When The People You Match With In Online Dating Start Showing Up On Your Social Media As Suggested Friends?

When The People You Match With In Online Dating Start Showing Up On Your Social Media As Suggested Friends?

You freaked out when you saw people you have previously matched with on an online dating app, suddenly show up on your social media as suggested friends.

Pure befuddlement.

These aren’t people you matched with and exchanged social media information with either.

These matches went nowhere, barely any message exchanges on a dating app.

Nevertheless, you are frequently seeing a good number of these matches show up on your social media as suggested friends.

Why is this happening?

This isn’t entirely unusual, especially when you are using a dating app that is connected to or affiliated with a social media platform.

Some dating apps and social media platforms are intertwined.

Dating apps and social media platforms that intertwine use similar algorithms to find matches or suggested friends for their users.

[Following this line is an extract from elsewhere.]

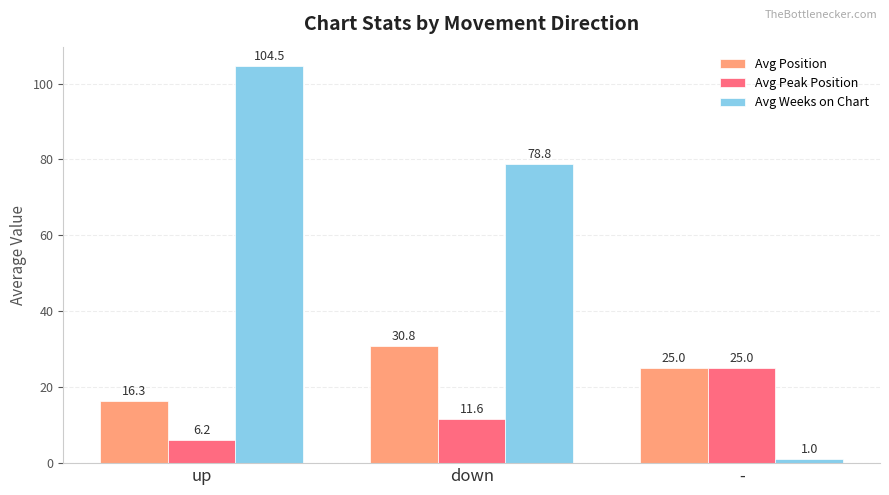

What is the label of the 3rd bar from the right?

up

These algorithms use similar methodologies in how they go about suggesting matches and friends.

Upon matching with these women on a dating app, it wasn’t hard for the associated algorithm on the social media platform to find a similar connection between you and these matches.

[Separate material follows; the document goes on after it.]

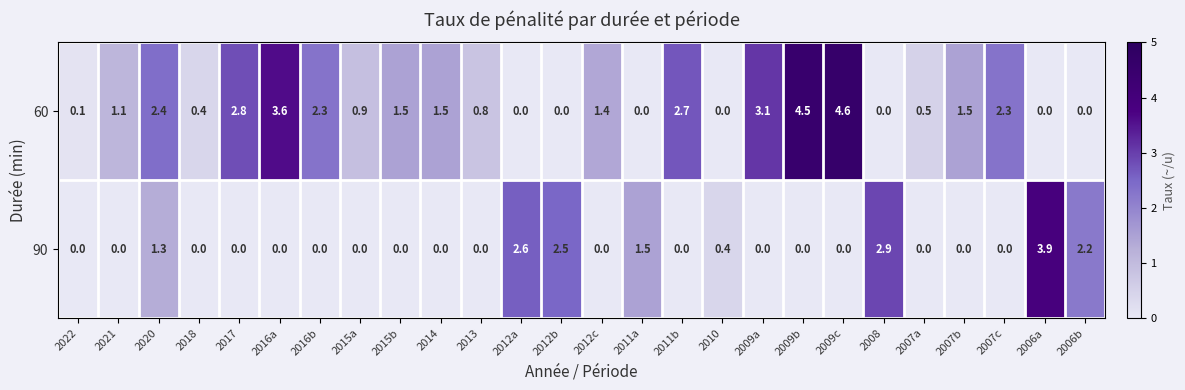

Which series has the widest spread of values?

60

There are common interests you share with these women that are displayed on the dating app, and the social media platform it is connected to or affiliated with.

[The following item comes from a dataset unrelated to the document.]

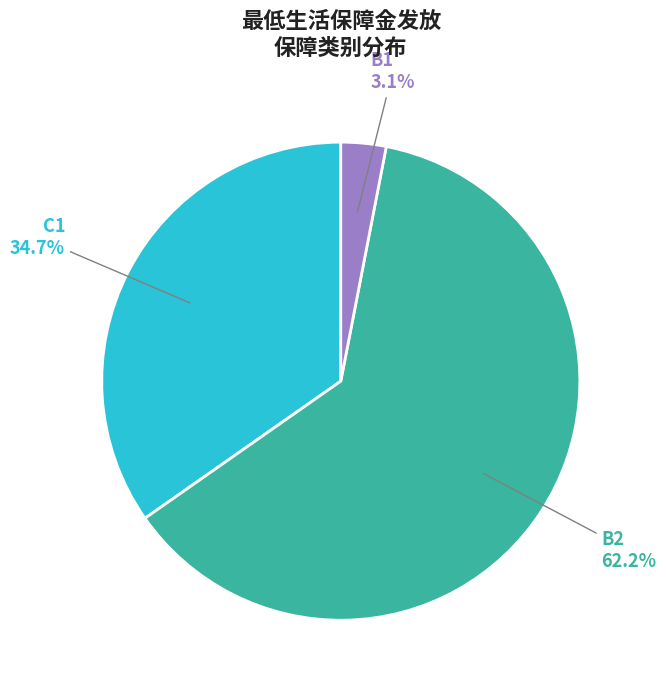

How many segments does this pie chart have?

3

What you look for in a romantic match is often similar to what you look for in a friend.

This leads to you receiving friend suggestions that are similar to the matches you have received on a dating app that is connected to or affiliated with the social media platform.

A dating app and social media platform don’t have to be connected or affiliated with each other directly for this to happen either.

The most popular dating apps and social media platforms are all owned by a few mega corporations.

A dating app that isn’t connected to or affiliated with the social media platform, could both be owned by the same company.

With this indirect connection, there remains a possibility that you end up seeing these matches as suggested friends on your social media.

With ownership under the control of one company, it is likely the same methodology is used in matching people and suggesting friends.

The company has access to your accounts on the dating app and on social media, as well as hers.

Meaning, it is feasible that you start seeing these matches on a dating app show up as suggested friends on your social media too.

Furthermore, cookies are a factor.

Browser or web cookies to be exact.

A cookie is a piece of data from a website that is preserved within a web browser that a website can recover at a subsequent time.

In layman’s terms, it’s like a tracker that watches your website behavior and uses that information to present targeted content at you whenever you return to the website.

There are good odds that a dating app and social media platform you use have put cookies on your computer that are triggered whenever you visit either.

This gives either one further insight into your online behavior, which gives them the latitude to put similar content in front of you.

Ergo, you are now seeing the matches you get on a dating app show up on your social media.